Non c´è quindi da stupirsi se al nostro ministro degli esteri riesce
sempre facile trovare aspre parole di critica e condanna per Israele
e mai per i suoi avversari, anche quando questi dichiarano il fine di
volerlo distruggere. Egli va a visitare le rovine di Beirut a
braccetto di un esponente Hezbollah - fatto discutibile se lo fa un
uomo politico, gravissimo da parte di un ministro degli esteri - e
pronunzia parole di sdegno per quanto ha visto, e che
giustificherebbe a suo avviso la critica di "sproporzione" della
reazione israeliana. Ma non sente l´esigenza neppure per pura
diplomazia, magari soltanto di facciata, di andare a vedere i drammi
dell´altra parte, provocati non come danni "collaterali" ma con
l´intento deliberato e terroristico di colpire la popolazione civile
e soltanto questa. D´Alema chiama la comunità internazionale alla
ricostruzione del Libano, mentre Israele dovrà provvedere da sola a
riparare le distruzioni provocate da un movimento terrorista e l´on
D´Alema non trova una parola di sdegno per il fatto che un terzo - un  
terzo! - della popolazione del paese sia stata costretta a vivere per
un mese nei rifugi o a emigrare per non morire sotto i missili.

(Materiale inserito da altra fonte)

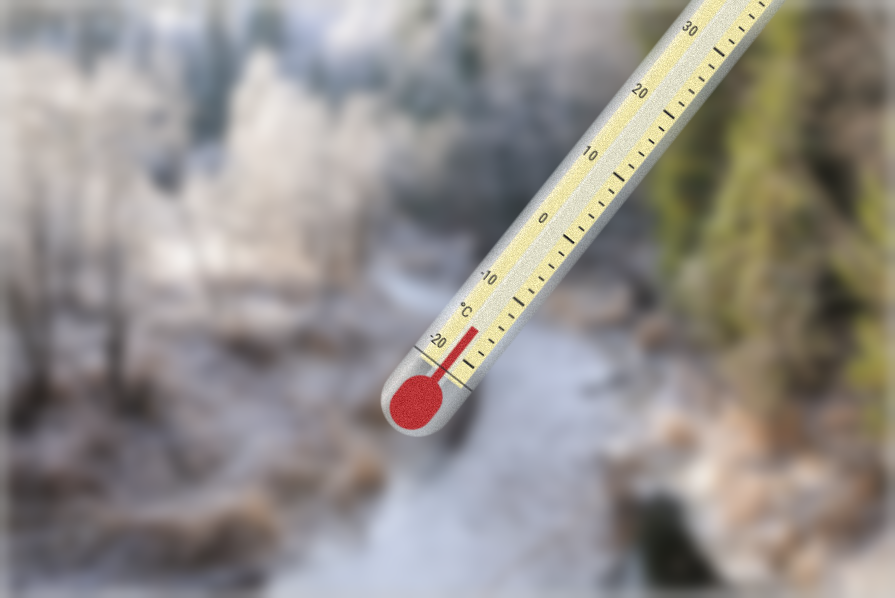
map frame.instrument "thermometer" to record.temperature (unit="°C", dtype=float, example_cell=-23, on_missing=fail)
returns -16
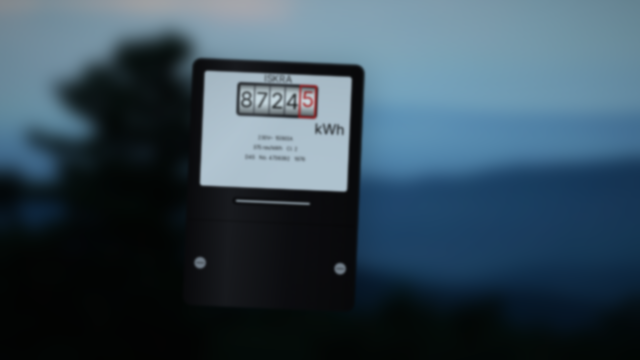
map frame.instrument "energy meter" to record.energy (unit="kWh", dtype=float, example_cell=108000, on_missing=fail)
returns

Invece di passeggiare per Kiriat Shmona, il ministro è volato
direttamente al Cairo e ha rilasciato durissime dichiarazioni contro
Israele, parlando di errore catastrofico per aver fatto la guerra.
Come se una guerra non fosse stata scatenata contro Israele.

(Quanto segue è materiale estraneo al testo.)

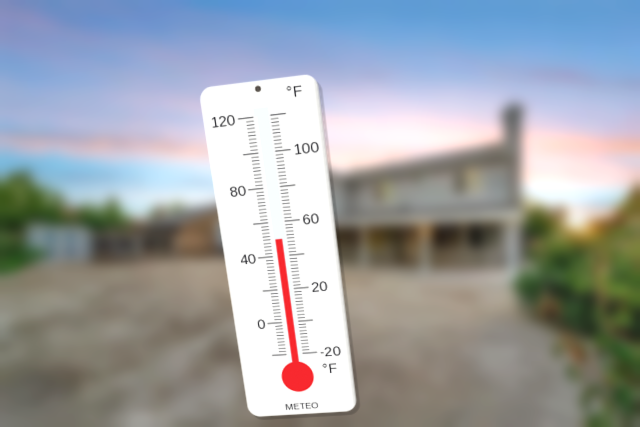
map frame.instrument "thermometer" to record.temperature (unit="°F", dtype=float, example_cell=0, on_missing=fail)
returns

Certo, ogni critica contro la conduzione militare-diplomatica da
parte del governo israeliano è più che ammissibile. La stampa e
l´opinione pubblica israeliana stanno sottoponendo il proprio governo  
a critiche di una severità straordinaria. Ma altra cosa è la critica
ideologica, la critica non per aver perseguito male una causa giusta,
ma per aver commesso l´errore in sé di aver reagito a un complotto di
cui vediamo le dimensioni inquietanti sempre di più ogni giorno che
passa.
Pertanto, se il ministro degli esteri vuole guardare ai fatti
oggettivamente e non trascinare sé stesso e il nostro paese in
un´avventura disastrosa, dovrebbe tenere conto dei dati più profondi
e gravi del problema. Senza risolvere questi dati - primo di tutti il
disarmo di Hezbollah e la sconfitta del disegno iraniano di procedere
nel piano di distruzione di Israele - la missione Onu si risolverà in  
qualcosa tra la farsa e la tragedia. Difatti, quel che abbiamo di
fronte non è certo il trionfo del multilateralismo, ma il crearsi
delle condizioni - per errori di molti, inclusi quelli del governo
israeliano - per un secondo atto più drammatico del primo.

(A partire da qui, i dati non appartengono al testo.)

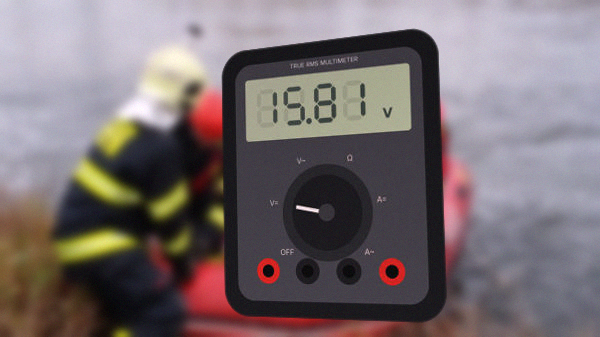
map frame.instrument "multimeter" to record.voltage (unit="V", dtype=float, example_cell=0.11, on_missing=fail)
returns 15.81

Tutte queste cose l´on. D´Alema certamente le vede, anche perché è
persona intelligente. Ma non le vuol vedere perché non riesce a
liberarsi dalle sue antipatie e simpatie. Egli ha iniziato la sua
missione di ministro degli esteri tentando di azzerare le riserve nei
suoi confronti, dicendo persino di essere un "amico" di Israele,
tutt´al più un "amico che sbaglia". Ma, alla luce di quanto sta
accadendo appare evidente che l´ultima cosa che gli passa per la
mente è di aver sbagliato. Ben più che pentito egli appare
irriducibilmente intriso di pregiudizi nei confronti di Israele. A
tal punto che viene da chiedersi se, nel suo foro interno, egli non
pensi che Israele stesso sia un "errore".